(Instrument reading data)
·····
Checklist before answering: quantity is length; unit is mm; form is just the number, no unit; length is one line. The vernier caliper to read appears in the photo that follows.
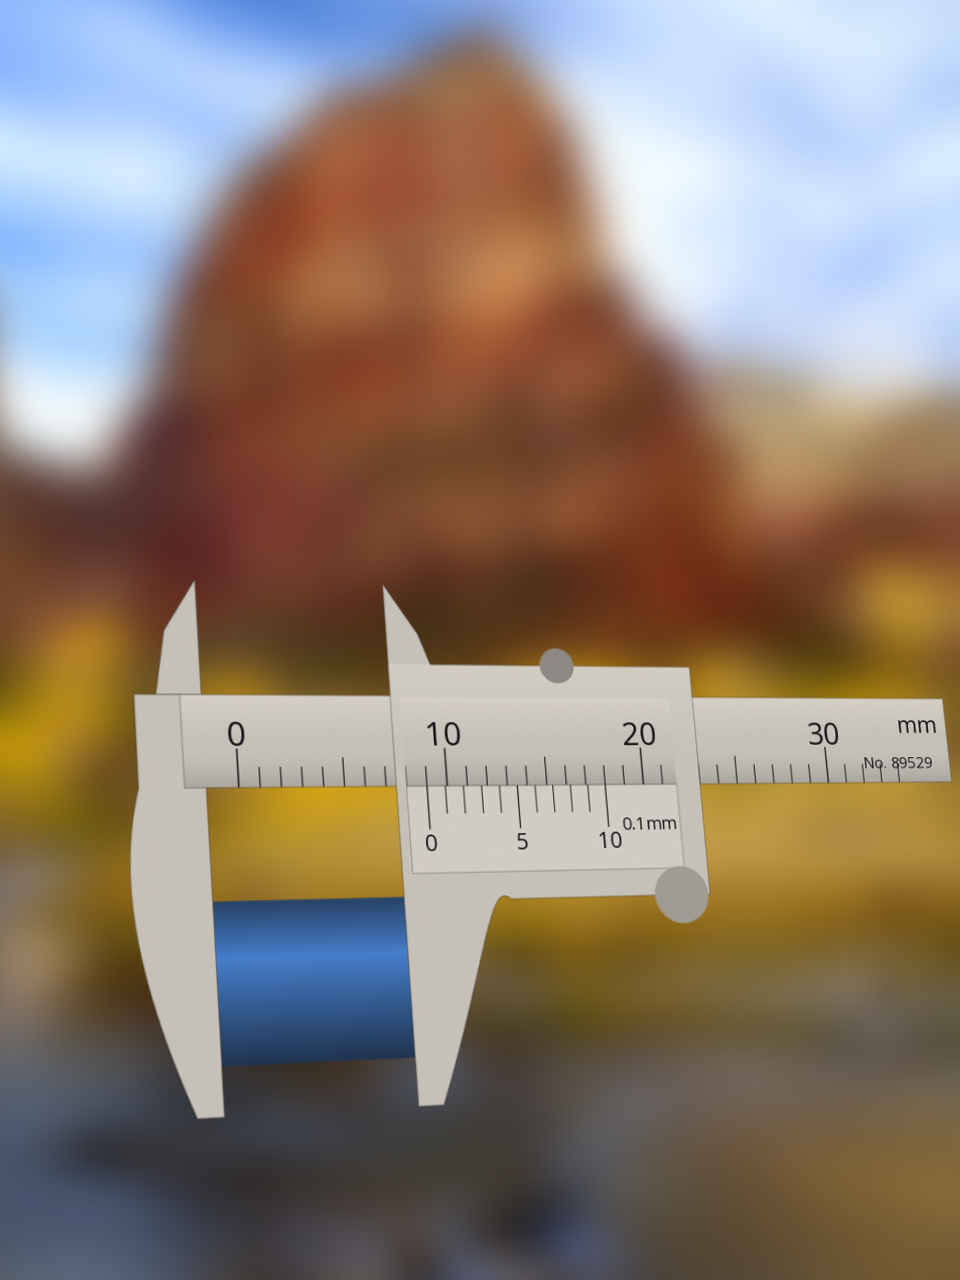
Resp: 9.0
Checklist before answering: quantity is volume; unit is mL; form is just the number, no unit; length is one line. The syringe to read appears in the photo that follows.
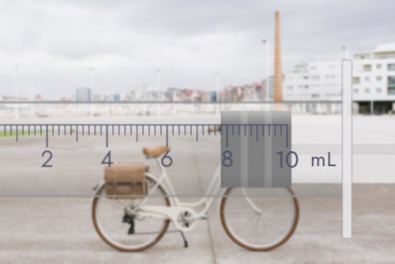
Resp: 7.8
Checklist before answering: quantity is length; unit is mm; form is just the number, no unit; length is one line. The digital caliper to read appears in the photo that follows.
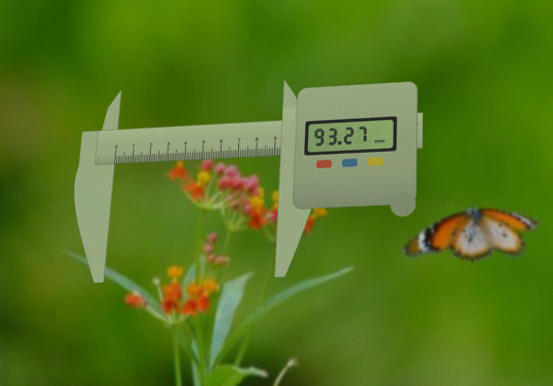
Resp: 93.27
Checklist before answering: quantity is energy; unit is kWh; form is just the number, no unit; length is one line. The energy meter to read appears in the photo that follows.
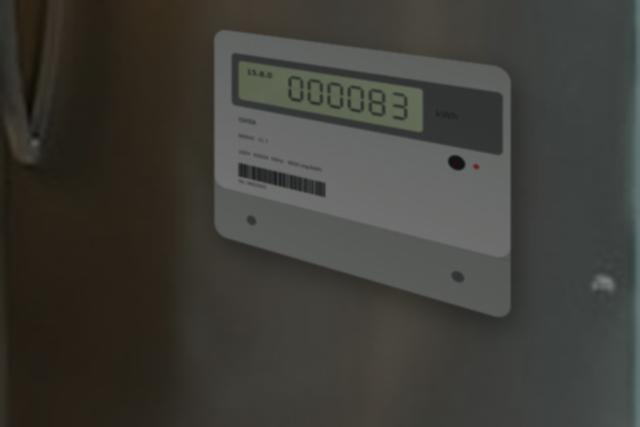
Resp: 83
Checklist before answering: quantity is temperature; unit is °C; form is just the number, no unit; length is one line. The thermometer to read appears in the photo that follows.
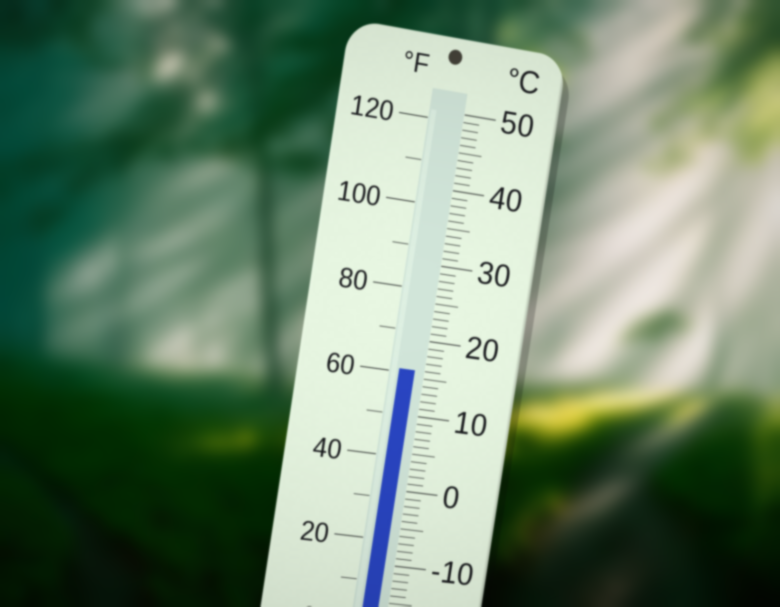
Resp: 16
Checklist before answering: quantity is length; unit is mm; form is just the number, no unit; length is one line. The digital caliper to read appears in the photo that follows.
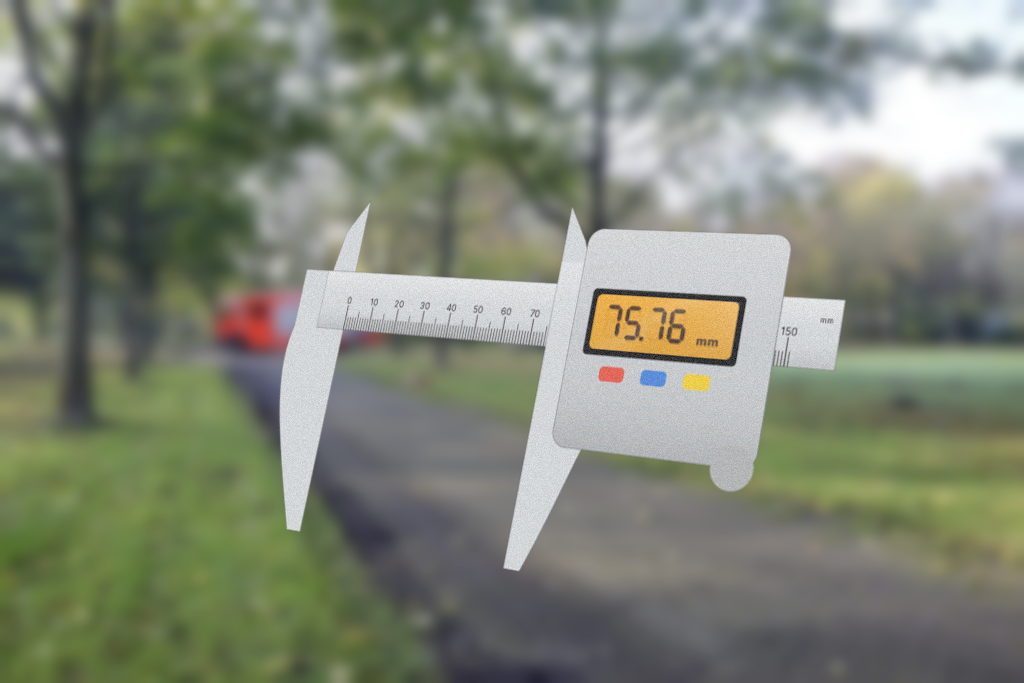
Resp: 75.76
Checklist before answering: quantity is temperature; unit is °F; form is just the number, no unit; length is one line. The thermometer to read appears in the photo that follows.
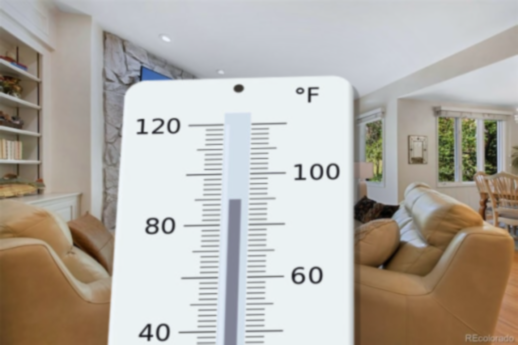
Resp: 90
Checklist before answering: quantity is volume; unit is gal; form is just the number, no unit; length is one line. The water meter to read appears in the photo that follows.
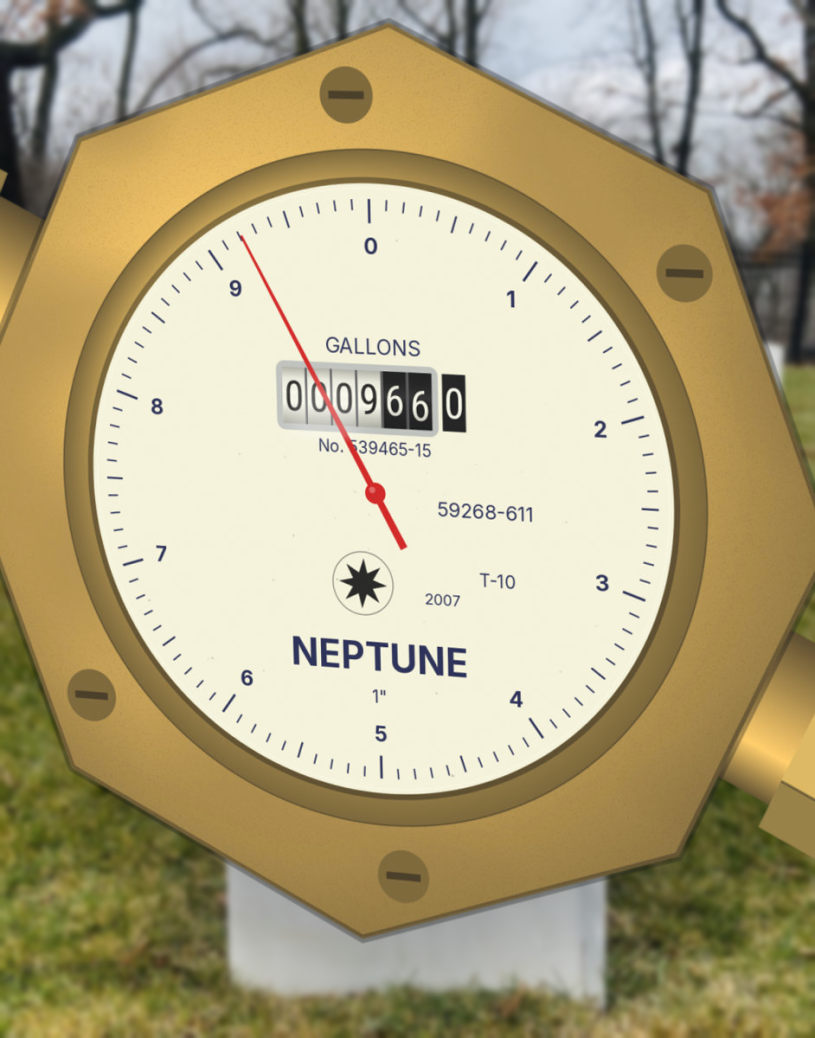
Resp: 9659.2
·····
Task to carry out: Rewrite all of the material above, changing "the photo that follows" to "the next picture" and keeping everything else unchanged. Leave the pictures out of your version.

Exercise solution:
Checklist before answering: quantity is length; unit is mm; form is just the number, no unit; length is one line. The vernier caliper to read appears in the next picture.
Resp: 9.0
Checklist before answering: quantity is volume; unit is mL; form is just the number, no unit; length is one line. The syringe to read appears in the next picture.
Resp: 7.8
Checklist before answering: quantity is length; unit is mm; form is just the number, no unit; length is one line. The digital caliper to read appears in the next picture.
Resp: 93.27
Checklist before answering: quantity is energy; unit is kWh; form is just the number, no unit; length is one line. The energy meter to read appears in the next picture.
Resp: 83
Checklist before answering: quantity is temperature; unit is °C; form is just the number, no unit; length is one line. The thermometer to read appears in the next picture.
Resp: 16
Checklist before answering: quantity is length; unit is mm; form is just the number, no unit; length is one line. The digital caliper to read appears in the next picture.
Resp: 75.76
Checklist before answering: quantity is temperature; unit is °F; form is just the number, no unit; length is one line. The thermometer to read appears in the next picture.
Resp: 90
Checklist before answering: quantity is volume; unit is gal; form is just the number, no unit; length is one line. The water meter to read appears in the next picture.
Resp: 9659.2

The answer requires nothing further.